#### Problem details:
Convert the lines of the records starting at the line containing "を整え、体力そのものの底上げにつなげることができま" and ending at the line containing "身ともに疲れにくくなり、日常生活の質が向上したとい" into a Markdown table with the columns Row and Line. Number each line in Row, and leave out blank lines.

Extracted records
((
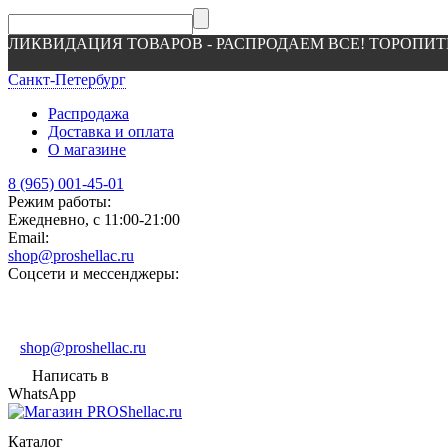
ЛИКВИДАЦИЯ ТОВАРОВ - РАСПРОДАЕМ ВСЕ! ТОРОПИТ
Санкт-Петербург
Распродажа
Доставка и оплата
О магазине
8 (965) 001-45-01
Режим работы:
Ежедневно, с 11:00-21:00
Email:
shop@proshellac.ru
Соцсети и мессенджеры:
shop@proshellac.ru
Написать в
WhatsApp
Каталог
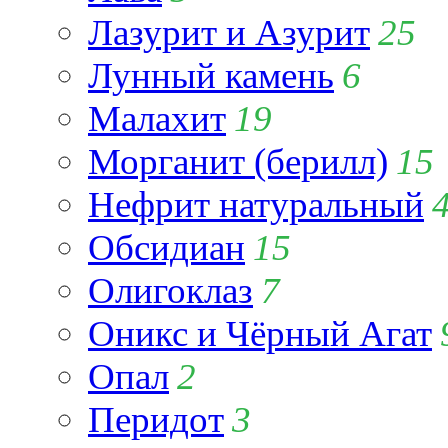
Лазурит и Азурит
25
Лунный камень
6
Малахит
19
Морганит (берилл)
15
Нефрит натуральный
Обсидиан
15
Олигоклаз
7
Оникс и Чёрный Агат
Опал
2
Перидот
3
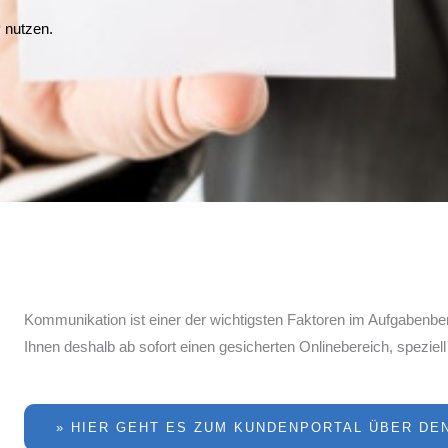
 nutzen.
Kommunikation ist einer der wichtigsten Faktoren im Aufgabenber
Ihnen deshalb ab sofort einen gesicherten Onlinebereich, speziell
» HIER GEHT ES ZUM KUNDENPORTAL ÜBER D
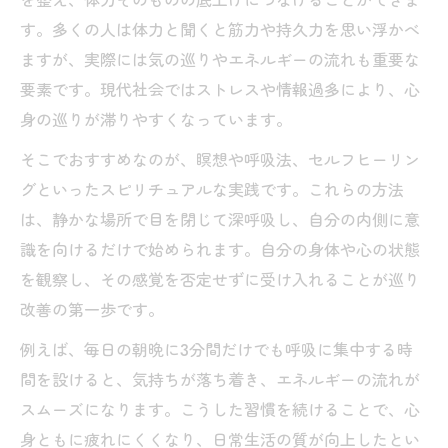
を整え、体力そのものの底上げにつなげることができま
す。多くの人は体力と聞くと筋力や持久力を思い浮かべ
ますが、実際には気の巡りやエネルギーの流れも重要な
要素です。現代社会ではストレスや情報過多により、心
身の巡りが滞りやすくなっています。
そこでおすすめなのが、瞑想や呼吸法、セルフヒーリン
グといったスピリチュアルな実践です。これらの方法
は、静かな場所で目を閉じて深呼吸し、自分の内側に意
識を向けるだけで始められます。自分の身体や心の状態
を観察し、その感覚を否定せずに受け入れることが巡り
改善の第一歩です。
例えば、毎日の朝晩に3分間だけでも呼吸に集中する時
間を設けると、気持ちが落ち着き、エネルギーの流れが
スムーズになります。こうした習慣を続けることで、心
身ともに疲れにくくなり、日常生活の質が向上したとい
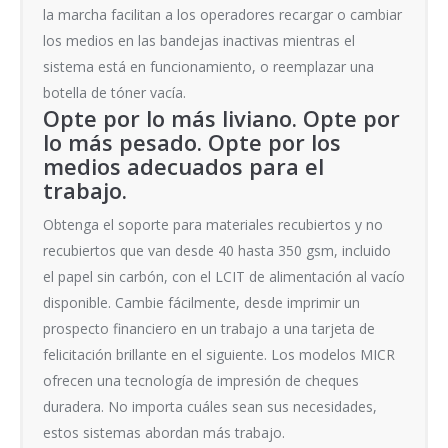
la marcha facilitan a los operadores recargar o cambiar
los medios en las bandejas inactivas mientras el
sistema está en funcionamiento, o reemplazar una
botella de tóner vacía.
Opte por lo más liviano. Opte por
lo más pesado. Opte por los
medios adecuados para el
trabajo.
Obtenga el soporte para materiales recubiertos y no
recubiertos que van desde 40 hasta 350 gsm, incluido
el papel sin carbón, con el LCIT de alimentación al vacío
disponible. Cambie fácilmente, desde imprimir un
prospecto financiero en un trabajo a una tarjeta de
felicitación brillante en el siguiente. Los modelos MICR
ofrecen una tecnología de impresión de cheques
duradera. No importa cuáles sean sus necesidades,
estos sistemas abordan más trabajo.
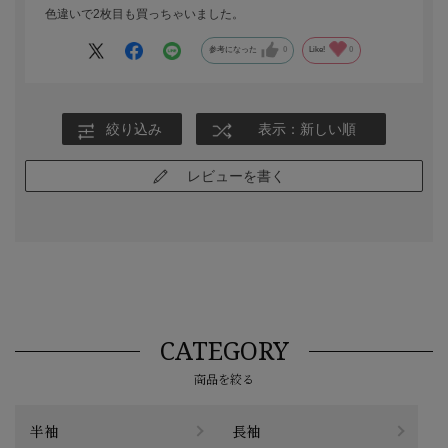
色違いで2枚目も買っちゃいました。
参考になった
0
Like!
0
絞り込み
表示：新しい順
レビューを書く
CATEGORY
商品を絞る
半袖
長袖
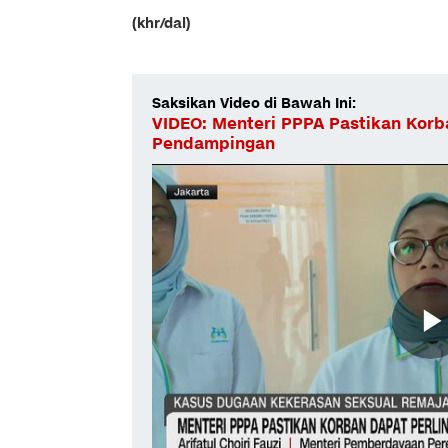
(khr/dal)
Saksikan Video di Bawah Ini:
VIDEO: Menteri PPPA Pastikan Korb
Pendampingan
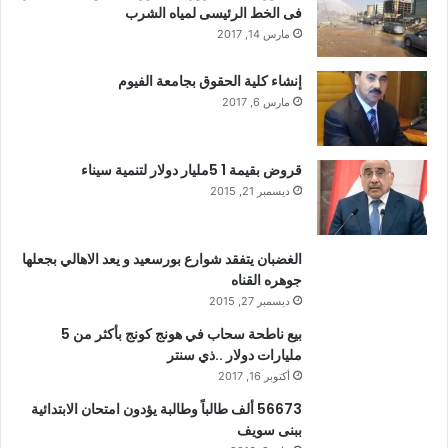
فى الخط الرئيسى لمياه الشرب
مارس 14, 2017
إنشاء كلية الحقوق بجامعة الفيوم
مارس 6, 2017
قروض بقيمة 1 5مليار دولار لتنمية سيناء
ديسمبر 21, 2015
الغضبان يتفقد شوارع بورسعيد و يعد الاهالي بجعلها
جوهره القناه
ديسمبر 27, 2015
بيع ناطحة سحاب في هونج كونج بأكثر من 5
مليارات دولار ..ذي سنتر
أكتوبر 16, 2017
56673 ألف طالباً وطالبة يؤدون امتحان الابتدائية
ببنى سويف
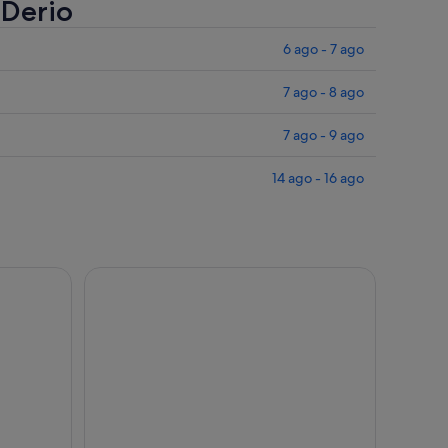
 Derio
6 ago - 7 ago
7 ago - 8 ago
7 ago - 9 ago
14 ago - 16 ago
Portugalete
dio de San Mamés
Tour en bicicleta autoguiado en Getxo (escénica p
))
((
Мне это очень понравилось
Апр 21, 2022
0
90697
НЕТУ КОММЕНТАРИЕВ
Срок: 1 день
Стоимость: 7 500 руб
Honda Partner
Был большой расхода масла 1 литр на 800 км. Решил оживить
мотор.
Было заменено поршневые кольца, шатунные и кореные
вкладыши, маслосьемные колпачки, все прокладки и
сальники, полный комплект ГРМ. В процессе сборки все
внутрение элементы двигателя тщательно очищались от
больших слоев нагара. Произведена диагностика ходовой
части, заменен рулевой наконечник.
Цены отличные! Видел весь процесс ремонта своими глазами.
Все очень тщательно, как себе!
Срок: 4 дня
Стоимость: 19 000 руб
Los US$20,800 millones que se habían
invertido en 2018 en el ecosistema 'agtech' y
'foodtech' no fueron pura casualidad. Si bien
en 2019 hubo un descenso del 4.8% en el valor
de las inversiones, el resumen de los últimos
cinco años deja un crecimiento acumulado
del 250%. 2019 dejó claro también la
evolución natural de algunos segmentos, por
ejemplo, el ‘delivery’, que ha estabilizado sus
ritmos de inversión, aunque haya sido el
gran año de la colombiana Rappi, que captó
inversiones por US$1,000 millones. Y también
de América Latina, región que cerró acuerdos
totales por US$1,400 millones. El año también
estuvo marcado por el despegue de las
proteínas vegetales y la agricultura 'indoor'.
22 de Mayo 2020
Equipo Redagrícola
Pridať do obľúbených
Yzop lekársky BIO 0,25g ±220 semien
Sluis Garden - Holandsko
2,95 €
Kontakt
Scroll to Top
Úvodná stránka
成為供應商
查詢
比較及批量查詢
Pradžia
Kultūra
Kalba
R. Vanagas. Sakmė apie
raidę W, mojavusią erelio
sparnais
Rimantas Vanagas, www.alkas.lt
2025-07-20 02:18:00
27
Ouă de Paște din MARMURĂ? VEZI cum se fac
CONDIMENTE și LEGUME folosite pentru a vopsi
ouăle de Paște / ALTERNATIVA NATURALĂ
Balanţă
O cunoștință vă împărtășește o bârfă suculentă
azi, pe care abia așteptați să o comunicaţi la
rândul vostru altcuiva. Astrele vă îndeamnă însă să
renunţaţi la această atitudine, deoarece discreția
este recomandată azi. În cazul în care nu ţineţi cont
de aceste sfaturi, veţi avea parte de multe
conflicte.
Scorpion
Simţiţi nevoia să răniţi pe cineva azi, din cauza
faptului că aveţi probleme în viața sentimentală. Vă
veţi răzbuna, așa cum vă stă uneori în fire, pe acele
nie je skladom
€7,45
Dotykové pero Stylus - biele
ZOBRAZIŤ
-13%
))
#### Your solution:
| Row | Line |
|---|---|
| 1 | を整え、体力そのものの底上げにつなげることができま |
| 2 | す。多くの人は体力と聞くと筋力や持久力を思い浮かべ |
| 3 | ますが、実際には気の巡りやエネルギーの流れも重要な |
| 4 | 要素です。現代社会ではストレスや情報過多により、心 |
| 5 | 身の巡りが滞りやすくなっています。 |
| 6 | そこでおすすめなのが、瞑想や呼吸法、セルフヒーリン |
| 7 | グといったスピリチュアルな実践です。これらの方法 |
| 8 | は、静かな場所で目を閉じて深呼吸し、自分の内側に意 |
| 9 | 識を向けるだけで始められます。自分の身体や心の状態 |
| 10 | を観察し、その感覚を否定せずに受け入れることが巡り |
| 11 | 改善の第一歩です。 |
| 12 | 例えば、毎日の朝晩に3分間だけでも呼吸に集中する時 |
| 13 | 間を設けると、気持ちが落ち着き、エネルギーの流れが |
| 14 | スムーズになります。こうした習慣を続けることで、心 |
| 15 | 身ともに疲れにくくなり、日常生活の質が向上したとい |